### Required action
Turn every line of the data below into a JSON list of strings, one string per line, skipping blank lines. Leave the pictures out.

### Records for the task

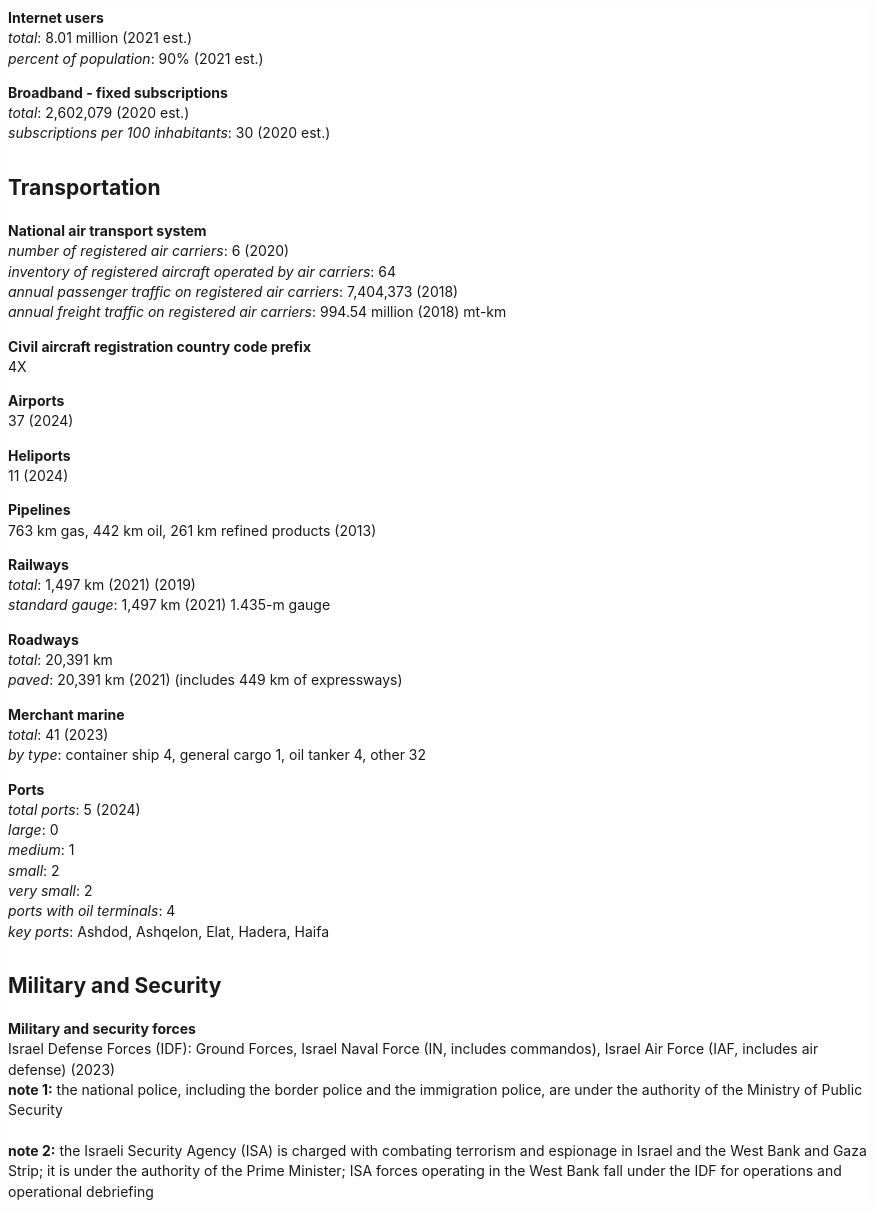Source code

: **Internet users**<br>
_total_: 8.01 million (2021 est.)<br>
_percent of population_: 90% (2021 est.)<br>

**Broadband - fixed subscriptions**<br>
_total_: 2,602,079 (2020 est.)<br>
_subscriptions per 100 inhabitants_: 30 (2020 est.)<br>

## Transportation

**National air transport system**<br>
_number of registered air carriers_: 6 (2020)<br>
_inventory of registered aircraft operated by air carriers_: 64<br>
_annual passenger traffic on registered air carriers_: 7,404,373 (2018)<br>
_annual freight traffic on registered air carriers_: 994.54 million (2018) mt-km<br>

**Civil aircraft registration country code prefix**<br>
4X<br>

**Airports**<br>
37 (2024)<br>

**Heliports**<br>
11 (2024)<br>

**Pipelines**<br>
763 km gas, 442 km oil, 261 km refined products (2013)<br>

**Railways**<br>
_total_: 1,497 km (2021) (2019)<br>
_standard gauge_: 1,497 km (2021) 1.435-m gauge<br>

**Roadways**<br>
_total_: 20,391 km<br>
_paved_: 20,391 km (2021) (includes 449 km of expressways)<br>

**Merchant marine**<br>
_total_: 41 (2023)<br>
_by type_: container ship 4, general cargo 1, oil tanker 4, other 32<br>

**Ports**<br>
_total ports_: 5 (2024)<br>
_large_: 0<br>
_medium_: 1<br>
_small_: 2<br>
_very small_: 2<br>
_ports with oil terminals_: 4<br>
_key ports_: Ashdod, Ashqelon, Elat, Hadera, Haifa<br>

## Military and Security

**Military and security forces**<br>
Israel Defense Forces (IDF): Ground Forces, Israel Naval Force (IN, includes commandos), Israel Air Force (IAF, includes air defense) (2023)<br>
<strong>note 1:</strong> the national police, including the border police and the immigration police, are under the authority of the Ministry of Public Security<br><br><strong>note 2:</strong> the Israeli Security Agency (ISA) is charged with combating terrorism and espionage in Israel and the West Bank and Gaza Strip; it is under the authority of the Prime Minister; ISA forces operating in the West Bank fall under the IDF for operations and operational debriefing<br>
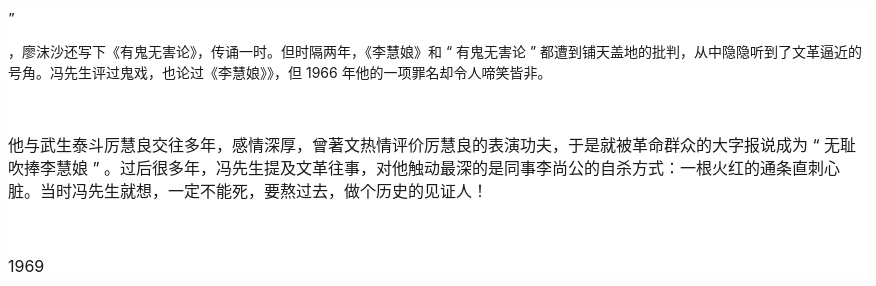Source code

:     ”
   </span>
   <span class="s1">
    ，廖沫沙还写下《有鬼无害论》，传诵一时。但时隔两年，《李慧娘》和
   </span>
   <span class="s2">
    “
   </span>
   <span class="s1">
    有鬼无害论
   </span>
   <span class="s2">
    ”
   </span>
   <span class="s1">
    都遭到铺天盖地的批判，从中隐隐听到了文革逼近的号角。冯先生评过鬼戏，也论过《李慧娘》》，但
   </span>
   <span class="s2">
    1966
   </span>
   <span class="s1">
    年他的一项罪名却令人啼笑皆非。
   </span>
  </font>
 </p>
 <p class="p1">
  <font size="3">
   <span class="s1">
   </span>
   <br/>
  </font>
 </p>
 <p class="p2">
  <font size="3">
   <span class="s1">
    他与武生泰斗厉慧良交往多年，感情深厚，曾著文热情评价厉慧良的表演功夫，于是就被革命群众的大字报说成为
   </span>
   <span class="s2">
    “
   </span>
   <span class="s1">
    无耻吹捧李慧娘
   </span>
   <span class="s2">
    ”
   </span>
   <span class="s1">
    。过后很多年，冯先生提及文革往事，对他触动最深的是同事李尚公的自杀方式：一根火红的通条直刺心脏。当时冯先生就想，一定不能死，要熬过去，做个历史的见证人！
   </span>
  </font>
 </p>
 <p class="p1">
  <font size="3">
   <span class="s1">
   </span>
   <br/>
  </font>
 </p>
 <p class="p2">
  <font size="3">
   <span class="s2">
    1969
   </span>
   <span class="s1">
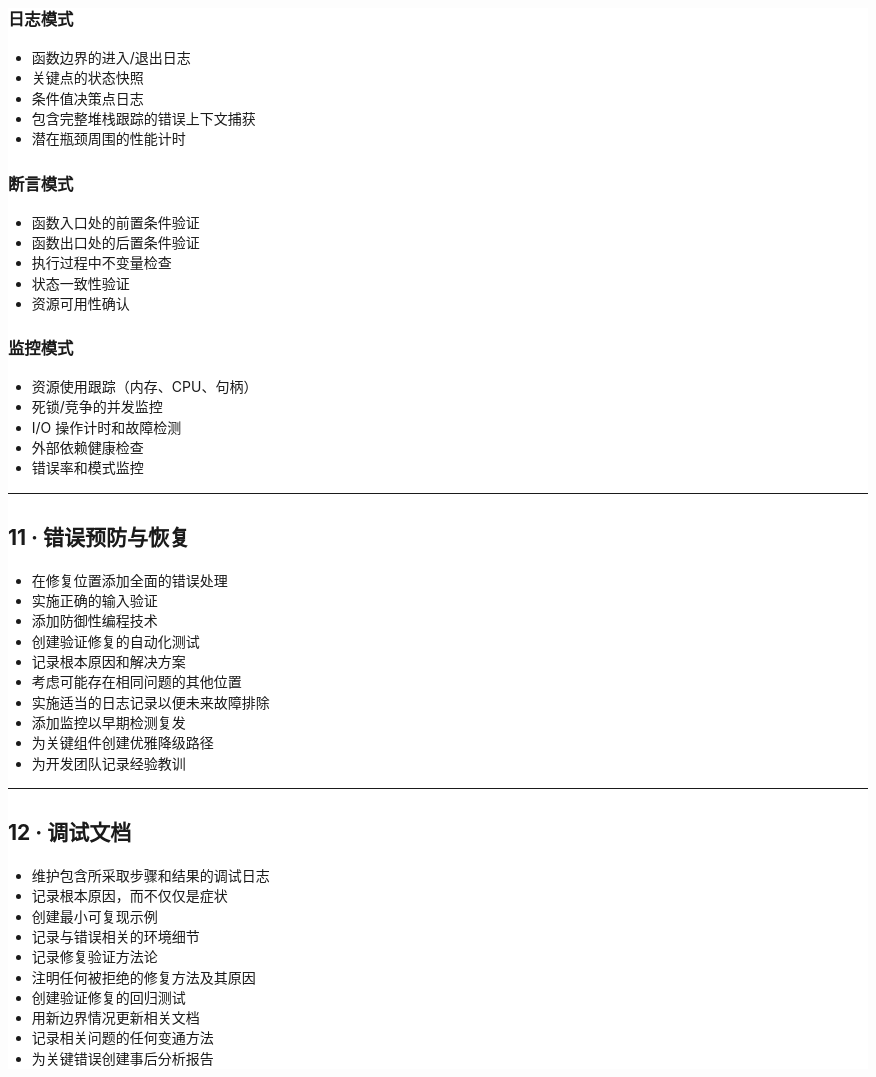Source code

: ### 日志模式
- 函数边界的进入/退出日志
- 关键点的状态快照
- 条件值决策点日志
- 包含完整堆栈跟踪的错误上下文捕获
- 潜在瓶颈周围的性能计时

### 断言模式
- 函数入口处的前置条件验证
- 函数出口处的后置条件验证
- 执行过程中不变量检查
- 状态一致性验证
- 资源可用性确认

### 监控模式
- 资源使用跟踪（内存、CPU、句柄）
- 死锁/竞争的并发监控
- I/O 操作计时和故障检测
- 外部依赖健康检查
- 错误率和模式监控

---

## 11 · 错误预防与恢复

- 在修复位置添加全面的错误处理
- 实施正确的输入验证
- 添加防御性编程技术
- 创建验证修复的自动化测试
- 记录根本原因和解决方案
- 考虑可能存在相同问题的其他位置
- 实施适当的日志记录以便未来故障排除
- 添加监控以早期检测复发
- 为关键组件创建优雅降级路径
- 为开发团队记录经验教训

---

## 12 · 调试文档

- 维护包含所采取步骤和结果的调试日志
- 记录根本原因，而不仅仅是症状
- 创建最小可复现示例
- 记录与错误相关的环境细节
- 记录修复验证方法论
- 注明任何被拒绝的修复方法及其原因
- 创建验证修复的回归测试
- 用新边界情况更新相关文档
- 记录相关问题的任何变通方法
- 为关键错误创建事后分析报告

### Solution to this problem
[
  "Source code",
  ": **Internet users**<br>",
  "_total_: 8.01 million (2021 est.)<br>",
  "_percent of population_: 90% (2021 est.)<br>",
  "**Broadband - fixed subscriptions**<br>",
  "_total_: 2,602,079 (2020 est.)<br>",
  "_subscriptions per 100 inhabitants_: 30 (2020 est.)<br>",
  "## Transportation",
  "**National air transport system**<br>",
  "_number of registered air carriers_: 6 (2020)<br>",
  "_inventory of registered aircraft operated by air carriers_: 64<br>",
  "_annual passenger traffic on registered air carriers_: 7,404,373 (2018)<br>",
  "_annual freight traffic on registered air carriers_: 994.54 million (2018) mt-km<br>",
  "**Civil aircraft registration country code prefix**<br>",
  "4X<br>",
  "**Airports**<br>",
  "37 (2024)<br>",
  "**Heliports**<br>",
  "11 (2024)<br>",
  "**Pipelines**<br>",
  "763 km gas, 442 km oil, 261 km refined products (2013)<br>",
  "**Railways**<br>",
  "_total_: 1,497 km (2021) (2019)<br>",
  "_standard gauge_: 1,497 km (2021) 1.435-m gauge<br>",
  "**Roadways**<br>",
  "_total_: 20,391 km<br>",
  "_paved_: 20,391 km (2021) (includes 449 km of expressways)<br>",
  "**Merchant marine**<br>",
  "_total_: 41 (2023)<br>",
  "_by type_: container ship 4, general cargo 1, oil tanker 4, other 32<br>",
  "**Ports**<br>",
  "_total ports_: 5 (2024)<br>",
  "_large_: 0<br>",
  "_medium_: 1<br>",
  "_small_: 2<br>",
  "_very small_: 2<br>",
  "_ports with oil terminals_: 4<br>",
  "_key ports_: Ashdod, Ashqelon, Elat, Hadera, Haifa<br>",
  "## Military and Security",
  "**Military and security forces**<br>",
  "Israel Defense Forces (IDF): Ground Forces, Israel Naval Force (IN, includes commandos), Israel Air Force (IAF, includes air defense) (2023)<br>",
  "<strong>note 1:</strong> the national police, including the border police and the immigration police, are under the authority of the Ministry of Public Security<br><br><strong>note 2:</strong> the Israeli Security Agency (ISA) is charged with combating terrorism and espionage in Israel and the West Bank and Gaza Strip; it is under the authority of the Prime Minister; ISA forces operating in the West Bank fall under the IDF for operations and operational debriefing<br>",
  "Source code",
  ":     ”",
  "   </span>",
  "   <span class=\"s1\">",
  "    ，廖沫沙还写下《有鬼无害论》，传诵一时。但时隔两年，《李慧娘》和",
  "   </span>",
  "   <span class=\"s2\">",
  "    “",
  "   </span>",
  "   <span class=\"s1\">",
  "    有鬼无害论",
  "   </span>",
  "   <span class=\"s2\">",
  "    ”",
  "   </span>",
  "   <span class=\"s1\">",
  "    都遭到铺天盖地的批判，从中隐隐听到了文革逼近的号角。冯先生评过鬼戏，也论过《李慧娘》》，但",
  "   </span>",
  "   <span class=\"s2\">",
  "    1966",
  "   </span>",
  "   <span class=\"s1\">",
  "    年他的一项罪名却令人啼笑皆非。",
  "   </span>",
  "  </font>",
  " </p>",
  " <p class=\"p1\">",
  "  <font size=\"3\">",
  "   <span class=\"s1\">",
  "   </span>",
  "   <br/>",
  "  </font>",
  " </p>",
  " <p class=\"p2\">",
  "  <font size=\"3\">",
  "   <span class=\"s1\">",
  "    他与武生泰斗厉慧良交往多年，感情深厚，曾著文热情评价厉慧良的表演功夫，于是就被革命群众的大字报说成为",
  "   </span>",
  "   <span class=\"s2\">",
  "    “",
  "   </span>",
  "   <span class=\"s1\">",
  "    无耻吹捧李慧娘",
  "   </span>",
  "   <span class=\"s2\">",
  "    ”",
  "   </span>",
  "   <span class=\"s1\">",
  "    。过后很多年，冯先生提及文革往事，对他触动最深的是同事李尚公的自杀方式：一根火红的通条直刺心脏。当时冯先生就想，一定不能死，要熬过去，做个历史的见证人！",
  "   </span>",
  "  </font>",
  " </p>",
  " <p class=\"p1\">",
  "  <font size=\"3\">",
  "   <span class=\"s1\">",
  "   </span>",
  "   <br/>",
  "  </font>",
  " </p>",
  " <p class=\"p2\">",
  "  <font size=\"3\">",
  "   <span class=\"s2\">",
  "    1969",
  "   </span>",
  "   <span class=\"s1\">",
  "Source code",
  ": ### 日志模式",
  "- 函数边界的进入/退出日志",
  "- 关键点的状态快照",
  "- 条件值决策点日志",
  "- 包含完整堆栈跟踪的错误上下文捕获",
  "- 潜在瓶颈周围的性能计时",
  "### 断言模式",
  "- 函数入口处的前置条件验证",
  "- 函数出口处的后置条件验证",
  "- 执行过程中不变量检查",
  "- 状态一致性验证",
  "- 资源可用性确认",
  "### 监控模式",
  "- 资源使用跟踪（内存、CPU、句柄）",
  "- 死锁/竞争的并发监控",
  "- I/O 操作计时和故障检测",
  "- 外部依赖健康检查",
  "- 错误率和模式监控",
  "---",
  "## 11 · 错误预防与恢复",
  "- 在修复位置添加全面的错误处理",
  "- 实施正确的输入验证",
  "- 添加防御性编程技术",
  "- 创建验证修复的自动化测试",
  "- 记录根本原因和解决方案",
  "- 考虑可能存在相同问题的其他位置",
  "- 实施适当的日志记录以便未来故障排除",
  "- 添加监控以早期检测复发",
  "- 为关键组件创建优雅降级路径",
  "- 为开发团队记录经验教训",
  "---",
  "## 12 · 调试文档",
  "- 维护包含所采取步骤和结果的调试日志",
  "- 记录根本原因，而不仅仅是症状",
  "- 创建最小可复现示例",
  "- 记录与错误相关的环境细节",
  "- 记录修复验证方法论",
  "- 注明任何被拒绝的修复方法及其原因",
  "- 创建验证修复的回归测试",
  "- 用新边界情况更新相关文档",
  "- 记录相关问题的任何变通方法",
  "- 为关键错误创建事后分析报告"
]